PAYLOAD LEVEL COOLING-SpaceVPX
Embedded computing systems are leveraged across many mission-critical platforms, but few with more challenging requirements than space vehicles. The power requirements for on-board processing, optoelectronics and other high heat flux components are very similar to terrestrial embedded computing applications; however, the space environment adds temperature extremes and other operational conditions that make the thermal design a major factor in system architecture.
Photo courtesy of BAE systems, showing ACT SCWHP embedded in a SpaceVPX Reconfigurable Computing Module (RCM)
When operating in the vacuum of space, heat must be transferred long distances to adequate radiator surface area. The conduction paths from component to card edge and from chassis to the radiator are often limited by the thermal conductivity of the base metal. Due to the high heat flux of the electronics and conduction being the primary bottleneck, copper-water heat pipes are an ideal solution- the challenge is making them so they can survive the mission! Through years of development, ACT has qualified and flown SCWHPs that feature more robust manufacturing techniques to survive the severities of space. An example of a 4U Space VPX board having three (3) SCWHPs transferring heat from components to the card edge is shown below.

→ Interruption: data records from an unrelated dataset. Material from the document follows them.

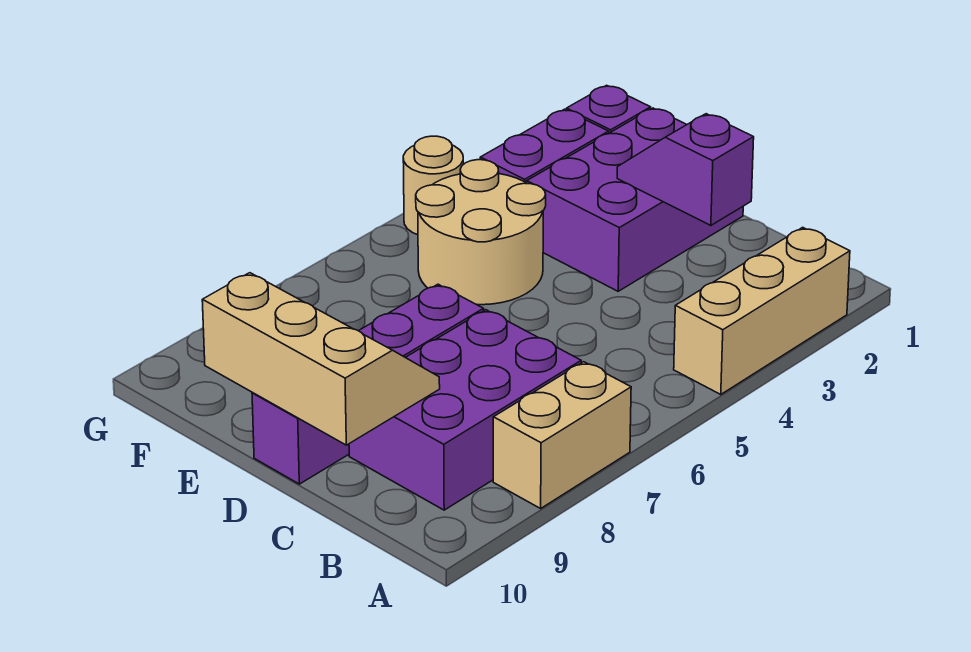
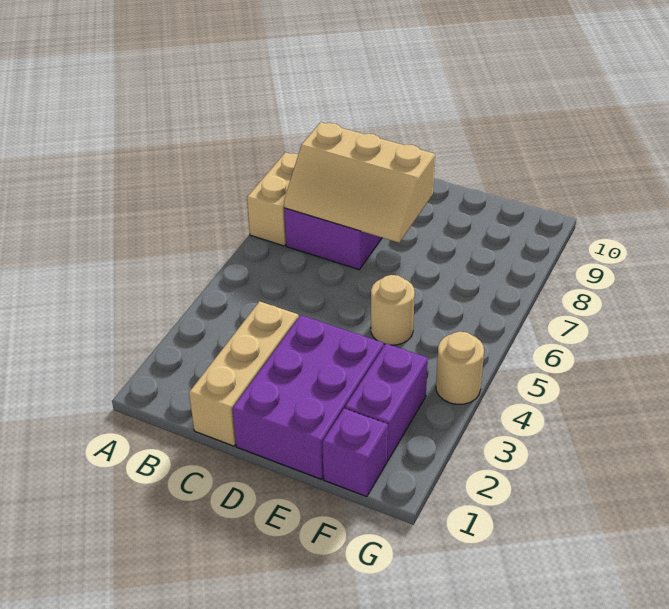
tan brick A2:A4 level 1 -> tan brick C1:C3 level 1
purple slope C2:D2 level 2 top C -> none
tan slope C9:E10 level 2 top 10 -> tan slope B7:D8 level 2 top 8
purple brick D7:D10 level 1 -> none
tan round brick E4:F5 level 1 -> tan round brick E5 level 1

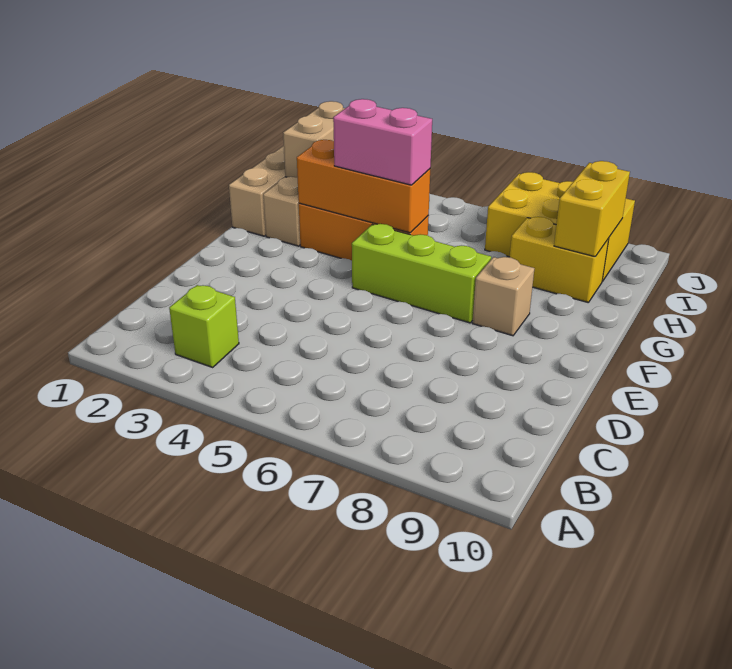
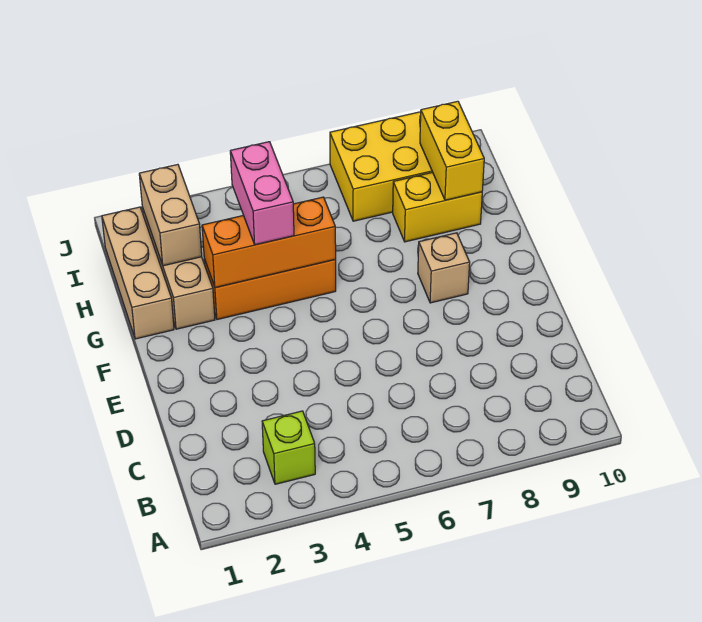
lime brick F5:F7 level 1 -> none
pink brick G4:G5 level 3 -> pink brick G4:H4 level 3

The patented Isothermal Card Edge ICE-Lok® is designed to enhance thermal performance for conduction-cooled embedded computing systems. Compared to conventional wedgelocks, the ICE-Lok® creates additional heat transfer paths from card to chassis, thereby reducing the thermal resistance.
The ICE-Lok® thermally enhanced Wedge lock, can be seamlessly integrated into standard VITA systems, enabling a longer lifetime and higher reliability for your critical components without costly board or chassis redesign.